Tribune Juive

Vincent Lambert, ou le bal du diable. Rémi Richelet

C’est l’affaire emblématique sur la fin de vie qui pollue jusqu’à la politique. En 2008, un accident de voiture plonge Vincent dans un coma végétatif. Une demie-mort qui va conduire à une bataille idéologique et à une hallucinante série de décision qui va rendre fou le système juridique, défoncer les lignes de la loi Léonetti, et mettre en péril les condition de fin de vie de l’ensemble des citoyens français.

François Hollande avait dans son projet présidentiel promis de statuer par la loi sur la fin de vie, mais la famille Lambert en a décidé autrement. Multipliant les actions d’empêchement du protocole, qui codifiait l’arrêt des soins, une partie de la famille sur la base d’une conception religieuse, a poussé le système républicain et juridique dans des retranchements incroyables.

Depuis dix années, une guerre sainte menée « crucifix battant », enlève la dignité à un homme, que la Vie a quittée depuis 2008. Rattaché à l’au-delà par le code civil! Sous le joug, d’une mère en pietà, attachée au pied du lit du supplicié, en prière, protégée par la culture judéo-chrétienne. Imaginons un peu, une témointe de Jéhovah, ou une musulmane en niqab dans cette situation médiatico-judiciaire…

La justice dans le viseur d’une secte, sous contrainte de dieu, rend des avis successifs validant l’arrêt des soins de cette tête sans vie, sur un corps nourrit de force. Tribunaux, conseil d’État, conseil de l’Europe, et voilà que l’ONU s’en mêle. Le « machin » rend un avis de contrainte contre l’État français, qui est sommé sous 6 mois de répondre sur le fond de l’arrêt des soins. A l’heure où le Yémen est vitrifié, où la Syrie est javelisé, où on esclavagise en Lybie, où le Venezuela sombre dans une crise humanitaire, l’ONU demande qu’on statut sur l’arrêt des soins d’un homme mort en 2008.

Le diable est dans les détails.
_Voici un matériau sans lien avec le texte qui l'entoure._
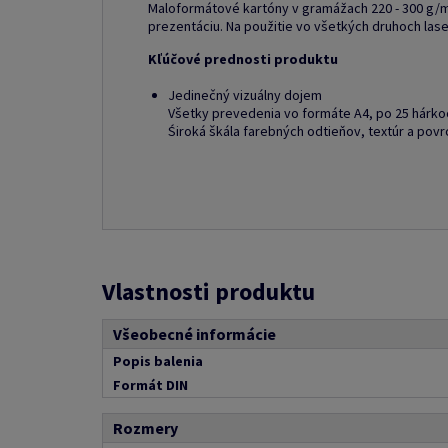
Maloformátové kartóny v gramážach 220 - 300 g/m
prezentáciu. Na použitie vo všetkých druhoch laser
Kľúčové prednosti produktu
Jedinečný vizuálny dojem
Všetky prevedenia vo formáte A4, po 25 hárko
Śiroká škála farebných odtieňov, textúr a pov
Vlastnosti produktu
Všeobecné informácie
Popis balenia
Formát DIN
Rozmery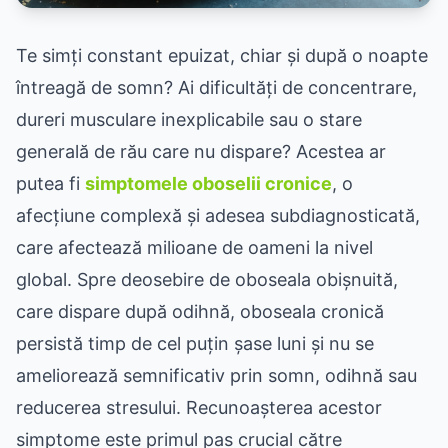
Te simți constant epuizat, chiar și după o noapte
întreagă de somn? Ai dificultăți de concentrare,
dureri musculare inexplicabile sau o stare
generală de rău care nu dispare? Acestea ar
putea fi
simptomele oboselii cronice
, o
afecțiune complexă și adesea subdiagnosticată,
care afectează milioane de oameni la nivel
global. Spre deosebire de oboseala obișnuită,
care dispare după odihnă, oboseala cronică
persistă timp de cel puțin șase luni și nu se
ameliorează semnificativ prin somn, odihnă sau
reducerea stresului. Recunoașterea acestor
simptome este primul pas crucial către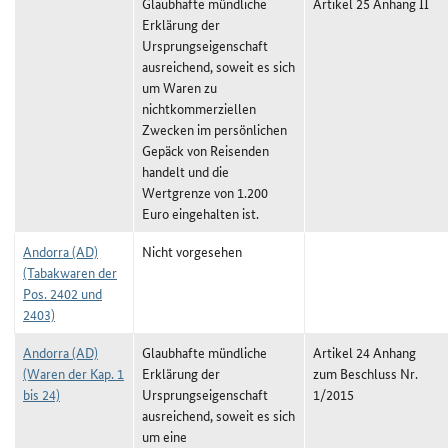
Glaubhafte mündliche
Artikel 25 Anhang II
Erklärung der
Ursprungseigenschaft
ausreichend, soweit es sich
um Waren zu
nichtkommerziellen
Zwecken im persönlichen
Gepäck von Reisenden
handelt und die
Wertgrenze von 1.200
Euro eingehalten ist.
Andorra (AD)
Nicht vorgesehen
(Tabakwaren der
Pos. 2402 und
2403)
Andorra (AD)
Glaubhafte mündliche
Artikel 24 Anhang
(Waren der Kap. 1
Erklärung der
zum Beschluss Nr.
bis 24)
Ursprungseigenschaft
1/2015
ausreichend, soweit es sich
um eine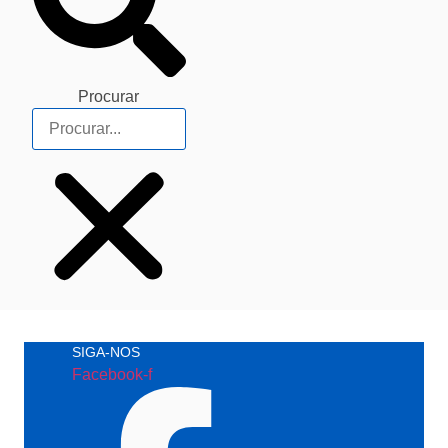
Procurar
SIGA-NOS
Facebook-f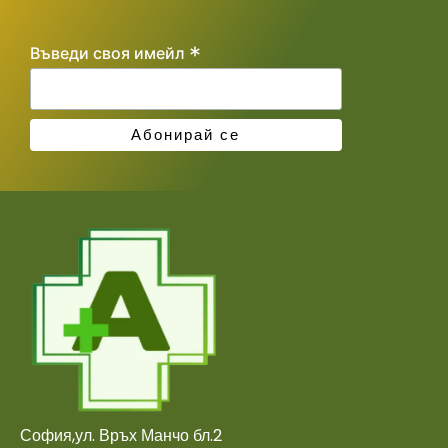
*
Въведи своя имейл
София,ул. Връх Манчо бл.2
Et Vincent est au centre d’un bal diabolique qui n’en finit pas de tourner. Une spirale qui aspire les consciences de tous au profit de dieu, du roi et de l’enfant. C’est la Fraternité Pie X qui dirige une partie de ce bal morbide, où l’éthique est mise à mal par des préceptes rigoristes dignes des salafistes.
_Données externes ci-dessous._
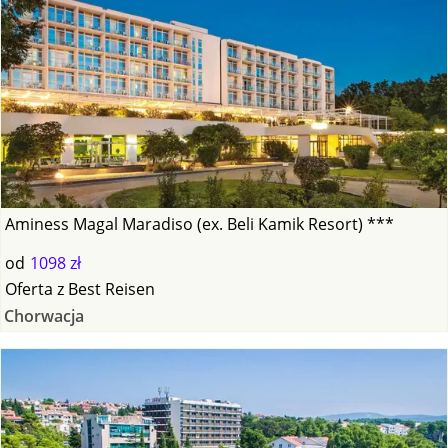
Aminess Magal Maradiso (ex. Beli Kamik Resort) ***
od
1098 zł
Oferta
z
Best Reisen
Chorwacja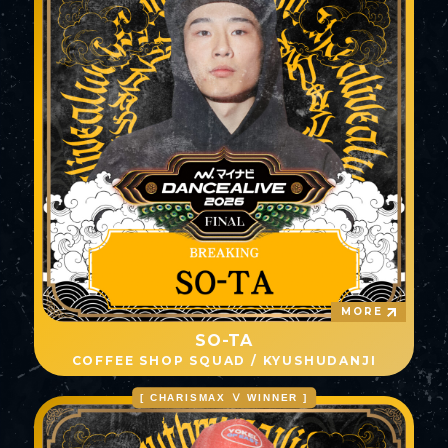
MORE
SO-TA
COFFEE SHOP SQUAD / KYUSHUDANJI
[ CHARISMAX Ⅴ WINNER ]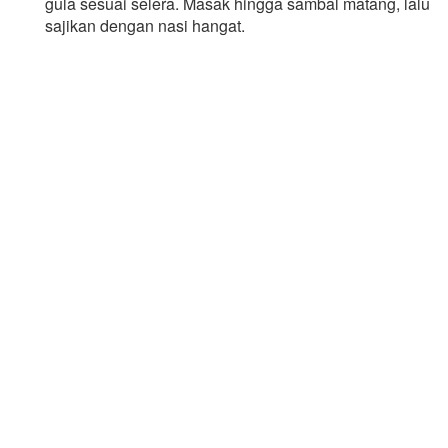
gula sesuai selera. Masak hingga sambal matang, lalu
sajikan dengan nasi hangat.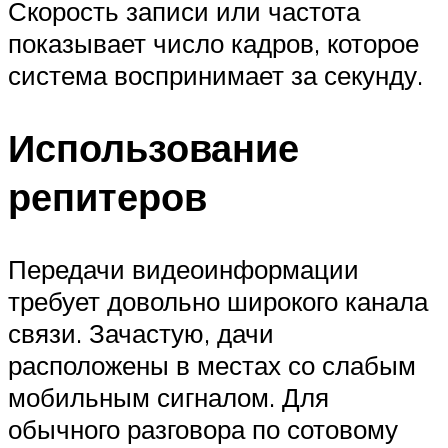
Скорость записи или частота
показывает число кадров, которое
система воспринимает за секунду.
Использование
репитеров
Передачи видеоинформации
требует довольно широкого канала
связи. Зачастую, дачи
расположены в местах со слабым
мобильным сигналом. Для
обычного разговора по сотовому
Le dieu de la rigueur est le même partout, et le but identique: la mort est affaire religieuse, en dépit de la science! Ne rien laisser aux hommes !

Tout ce cirque a un but. Celui de ne pas discuter de la mort, de la fin de vie, de la dignité dans la mort. Sa mère nous rejoue le Christ en souffrance, pour la rénovation d’un dogme. C’est tous contre la volonté même d’un seul. La masse morale et moralisatrice du livre, contre les consciences libres. Chacun de nous a une conception de ce que devra être sa mort. Du choix au moment de passer l’arme a gauche, de quand on voudrait en finir et dans quelles conditions. Mais ces décisions successives tordent l’espoir de ne pas mourir en souffrance, ou sous les néons éternels de salle d’attente de mouroirs médicalisés.

C’est le choix ultime qui est l’enjeu de cette guerre sainte. C’est un bal du diable et la bigoterie idéologique vend des billets limités. C’est notre choix possible et à venir qui est jeté dans les flammes du bûcher de la croyance radicale. En empêchant chacun d’aller au bout de nos propres réflexions, en laissant la justice régler froidement la question de la mort, en empêchant une approche philosophique et raisonnable, nous allons devenir les condamnés à mourir contre notre choix. Une mort administrative et « moralisée » par des juges.

Nous ne faisons pas le choix de naître, mais nous pouvons choisir de mourir. La question de la dignité que nous soupesons au fil de notre vie, de notre propre morale acquise au fil des évènements, de la dignité de refuser la décrépitude des corps et de l’âme comme un dernier choix est soumis ici à la volonté d’une poignée, dirigée par dieu et contre les consciences. Ce choix volontaire écarté de la notion de suicide, en plein conscience a été a notre portée, mais nous avons refusé de rejeter le tabou de la mort , dans les mains séculaires des fous de Dieu. Cette faute de la société pétrifiée par la culture dogmatique de la souffrance dans la mort, nous enlève petit à petit le dernier sursaut d’humanité , la dernière flamme de notre exigence avant de disparaitre.

La mort doit devenir un choix, être préparée hors des limites du Livre, et en fonction de chacun. Un choix souverain qui ne devrait pas regarder la société, mais chacun d’entre nous, individuellement et en conscience.